Please find this post at: https://clairekampdush.com/2014/11/04/why-i-believe-in-family-science/
Today I am publishing the first publicly available ranking of Human Development and Family Science programs in North America, at least the first ranking that I am familiar with. Why did I go to the trouble of creating this ranking? Because I believe in human development, and in particular, family science, and you should too.
When I first got my job at Ohio State, I did not like the name of our department. Human Development and Family Science? My degrees from Illinois and Penn State were both in Human Development and Family Studies. In all honesty, I thought family science was some kind of strange term for scholars that studied families, but were not rigorous researchers. What came to mind were cross-sectional, community-based studies, where the major topic of interest was some abstract concept associated with some other abstract concept. At the point I was hired, I had just gotten done working with an economist for two years, so my use of the term endogenous was at an all time high, as was my dismissal of scholarship that I put in the “family science” category. Sometimes I would talk about my program as “family studies” because I was embarrassed of the term.

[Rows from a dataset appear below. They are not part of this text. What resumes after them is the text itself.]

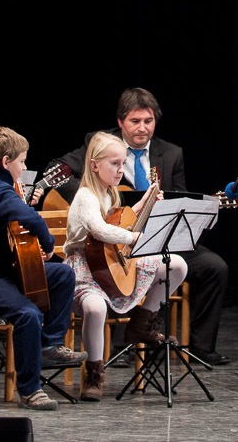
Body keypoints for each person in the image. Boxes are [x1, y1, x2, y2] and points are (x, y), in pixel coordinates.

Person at [50, 87, 230, 366]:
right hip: (114, 241)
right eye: (135, 121)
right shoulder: (99, 144)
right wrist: (92, 201)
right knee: (122, 267)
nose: (143, 128)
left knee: (214, 267)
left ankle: (198, 345)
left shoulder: (171, 154)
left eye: (149, 121)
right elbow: (57, 171)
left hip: (153, 234)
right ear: (121, 121)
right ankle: (121, 346)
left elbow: (178, 197)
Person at [0, 126, 84, 410]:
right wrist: (49, 245)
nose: (24, 167)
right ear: (5, 162)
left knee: (63, 275)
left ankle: (49, 345)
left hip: (3, 270)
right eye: (22, 161)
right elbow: (31, 219)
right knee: (28, 314)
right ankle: (29, 390)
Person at [63, 131, 188, 401]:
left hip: (111, 263)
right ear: (94, 165)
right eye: (115, 164)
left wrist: (146, 203)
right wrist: (133, 238)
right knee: (95, 308)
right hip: (85, 269)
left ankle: (141, 322)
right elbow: (99, 231)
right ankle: (94, 373)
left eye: (123, 164)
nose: (121, 170)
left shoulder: (110, 194)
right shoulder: (86, 196)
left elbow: (122, 222)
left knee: (176, 265)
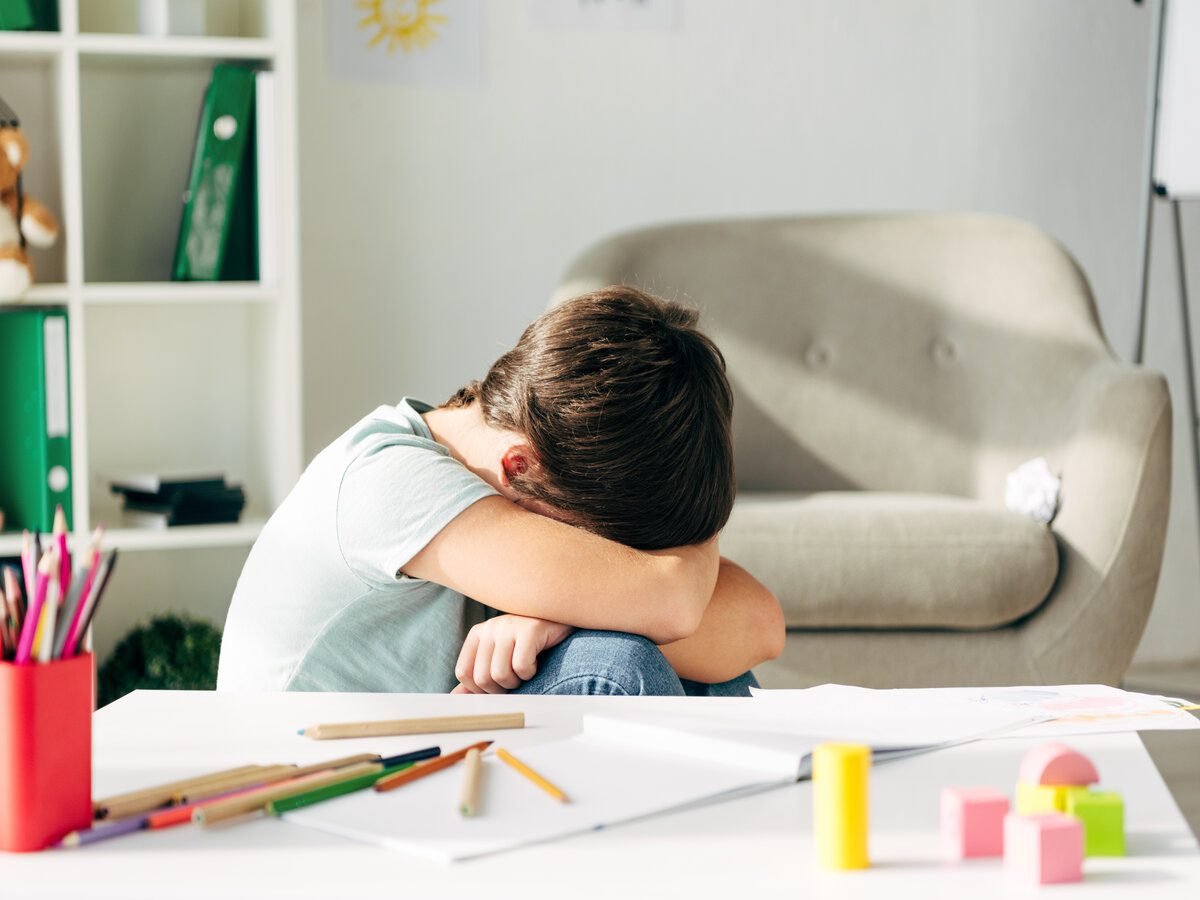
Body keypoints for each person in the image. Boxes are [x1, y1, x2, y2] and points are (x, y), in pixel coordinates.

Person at [216, 286, 784, 697]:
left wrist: (549, 616)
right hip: (313, 782)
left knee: (710, 675)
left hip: (425, 754)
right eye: (602, 539)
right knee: (614, 665)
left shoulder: (503, 467)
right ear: (519, 466)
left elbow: (760, 623)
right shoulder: (391, 481)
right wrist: (593, 610)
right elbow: (674, 600)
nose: (610, 558)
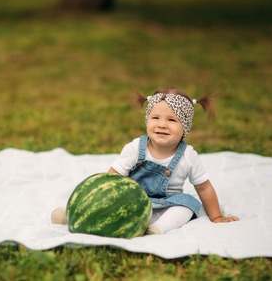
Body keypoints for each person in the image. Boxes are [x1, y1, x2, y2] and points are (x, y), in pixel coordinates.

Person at [51, 86, 238, 235]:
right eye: (155, 117)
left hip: (166, 204)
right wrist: (104, 199)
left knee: (188, 205)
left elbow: (204, 187)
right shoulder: (135, 148)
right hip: (131, 200)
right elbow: (113, 177)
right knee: (105, 209)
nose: (162, 124)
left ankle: (157, 229)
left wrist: (217, 217)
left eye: (172, 120)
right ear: (147, 120)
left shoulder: (188, 156)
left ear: (185, 127)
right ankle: (71, 215)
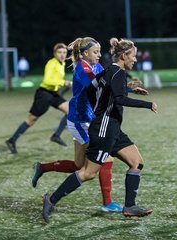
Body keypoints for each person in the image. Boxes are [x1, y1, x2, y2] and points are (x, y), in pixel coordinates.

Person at [41, 38, 158, 223]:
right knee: (87, 173)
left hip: (112, 128)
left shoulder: (109, 71)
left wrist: (118, 94)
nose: (135, 60)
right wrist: (147, 104)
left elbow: (93, 90)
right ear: (124, 55)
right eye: (133, 56)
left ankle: (130, 206)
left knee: (136, 162)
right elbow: (118, 99)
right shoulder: (115, 73)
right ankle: (51, 199)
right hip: (104, 128)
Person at [32, 37, 122, 212]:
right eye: (95, 52)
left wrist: (127, 86)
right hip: (81, 120)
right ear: (85, 53)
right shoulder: (82, 68)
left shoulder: (96, 66)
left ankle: (42, 167)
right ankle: (107, 203)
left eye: (99, 51)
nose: (98, 55)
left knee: (78, 165)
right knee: (106, 158)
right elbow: (101, 86)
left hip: (84, 119)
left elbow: (109, 80)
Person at [5, 43, 71, 153]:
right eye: (59, 52)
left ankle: (56, 135)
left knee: (71, 111)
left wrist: (61, 85)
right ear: (54, 54)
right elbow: (47, 81)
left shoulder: (62, 63)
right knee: (32, 119)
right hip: (44, 94)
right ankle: (12, 140)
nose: (62, 55)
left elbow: (55, 81)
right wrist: (63, 82)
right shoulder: (51, 63)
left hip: (53, 94)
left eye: (64, 52)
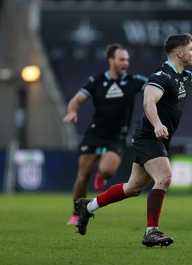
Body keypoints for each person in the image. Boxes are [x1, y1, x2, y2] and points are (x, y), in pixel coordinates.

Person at [75, 33, 192, 247]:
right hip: (148, 135)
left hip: (157, 138)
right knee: (164, 178)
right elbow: (148, 101)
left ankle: (87, 207)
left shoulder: (183, 76)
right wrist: (157, 124)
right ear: (179, 53)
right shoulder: (161, 76)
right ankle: (151, 233)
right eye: (191, 49)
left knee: (133, 187)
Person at [63, 44, 147, 225]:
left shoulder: (134, 81)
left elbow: (155, 87)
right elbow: (76, 100)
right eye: (122, 59)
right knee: (83, 175)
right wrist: (72, 111)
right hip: (94, 133)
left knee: (108, 170)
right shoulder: (96, 81)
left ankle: (102, 175)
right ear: (111, 61)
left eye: (127, 59)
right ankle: (77, 212)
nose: (126, 62)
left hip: (115, 136)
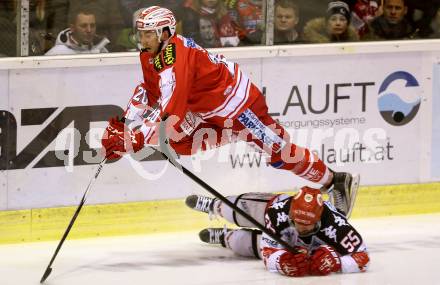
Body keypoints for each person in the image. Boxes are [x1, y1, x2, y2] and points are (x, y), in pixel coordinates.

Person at [100, 6, 360, 217]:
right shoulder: (149, 53)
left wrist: (138, 138)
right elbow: (150, 92)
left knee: (281, 154)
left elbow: (171, 110)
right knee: (177, 142)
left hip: (240, 108)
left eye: (149, 33)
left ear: (166, 33)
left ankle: (334, 180)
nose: (142, 39)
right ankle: (236, 135)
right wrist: (125, 123)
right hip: (206, 110)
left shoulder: (178, 58)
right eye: (141, 33)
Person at [185, 187, 370, 277]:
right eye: (297, 221)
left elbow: (362, 256)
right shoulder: (277, 211)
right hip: (274, 217)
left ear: (320, 217)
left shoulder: (337, 225)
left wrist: (337, 263)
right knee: (240, 208)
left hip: (298, 247)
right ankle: (214, 205)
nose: (302, 227)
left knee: (249, 245)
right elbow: (269, 254)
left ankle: (226, 237)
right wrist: (281, 262)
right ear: (291, 211)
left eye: (308, 224)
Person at [45, 7, 110, 55]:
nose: (89, 30)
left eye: (92, 25)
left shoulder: (101, 50)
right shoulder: (56, 53)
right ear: (72, 28)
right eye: (84, 26)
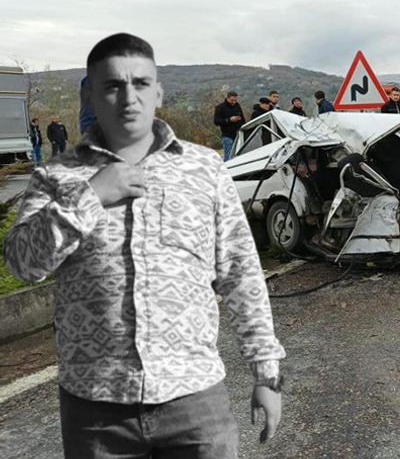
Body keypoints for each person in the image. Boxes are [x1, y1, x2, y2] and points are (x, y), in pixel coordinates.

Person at [4, 33, 286, 458]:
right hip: (96, 412)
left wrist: (266, 373)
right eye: (112, 86)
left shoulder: (204, 169)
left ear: (157, 92)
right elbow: (23, 264)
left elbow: (241, 272)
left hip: (195, 403)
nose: (127, 97)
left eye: (139, 83)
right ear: (92, 96)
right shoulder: (57, 176)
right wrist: (89, 197)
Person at [213, 90, 245, 160]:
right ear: (227, 98)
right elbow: (216, 121)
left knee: (238, 156)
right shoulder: (220, 107)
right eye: (232, 100)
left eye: (235, 100)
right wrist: (229, 120)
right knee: (229, 156)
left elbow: (243, 119)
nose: (234, 102)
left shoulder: (237, 106)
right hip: (227, 135)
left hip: (238, 134)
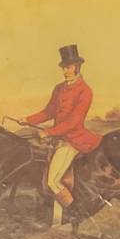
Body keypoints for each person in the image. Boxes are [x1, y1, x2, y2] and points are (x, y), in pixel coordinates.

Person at [19, 45, 101, 225]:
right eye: (63, 68)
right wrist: (28, 119)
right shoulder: (59, 88)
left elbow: (73, 122)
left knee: (53, 182)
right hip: (58, 139)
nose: (65, 71)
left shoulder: (85, 91)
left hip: (73, 140)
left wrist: (48, 132)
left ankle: (76, 214)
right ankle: (54, 217)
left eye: (68, 67)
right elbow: (48, 112)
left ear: (77, 67)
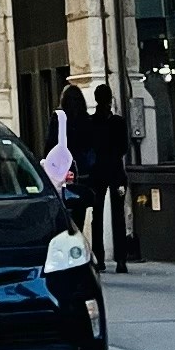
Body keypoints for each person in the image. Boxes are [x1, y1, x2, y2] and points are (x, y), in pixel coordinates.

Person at [60, 77, 132, 274]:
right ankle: (121, 259)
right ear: (110, 100)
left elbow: (87, 147)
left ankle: (100, 259)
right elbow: (124, 147)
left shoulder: (91, 122)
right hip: (116, 172)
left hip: (97, 174)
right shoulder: (117, 122)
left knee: (97, 215)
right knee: (118, 215)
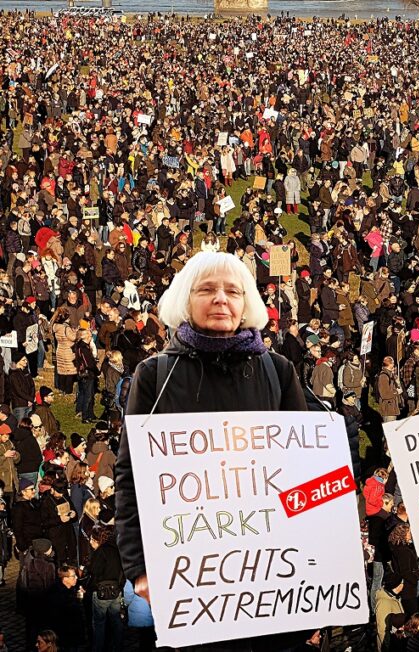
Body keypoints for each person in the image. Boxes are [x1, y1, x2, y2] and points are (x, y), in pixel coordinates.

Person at [114, 252, 310, 651]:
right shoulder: (153, 376)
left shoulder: (279, 371)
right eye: (207, 289)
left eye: (233, 291)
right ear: (186, 300)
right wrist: (139, 568)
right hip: (191, 583)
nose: (221, 299)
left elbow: (305, 471)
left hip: (270, 580)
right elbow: (130, 476)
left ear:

Over time, however, the term family science has grown on me. Family science used to seem like this exclusive term, whereby you had to be in a particular club, or get your PhD from a particular program, to be a “family scientist”. But, now that I have learned more about family science, I realize that it is actually an inclusive term. Actually, my article using econometrics to examine the mental health consequences of cohabitation vs. marital dissolution is family science. And so is my article looking at how playing with a “fake baby” determines your co-parenting after the real baby is on the scene. Family science is diverse, interesting, and includes a range of research topics related to the family, from family demography to family psychology, from qualitative to quantitative methods, from large, secondary datasets to small, community samples.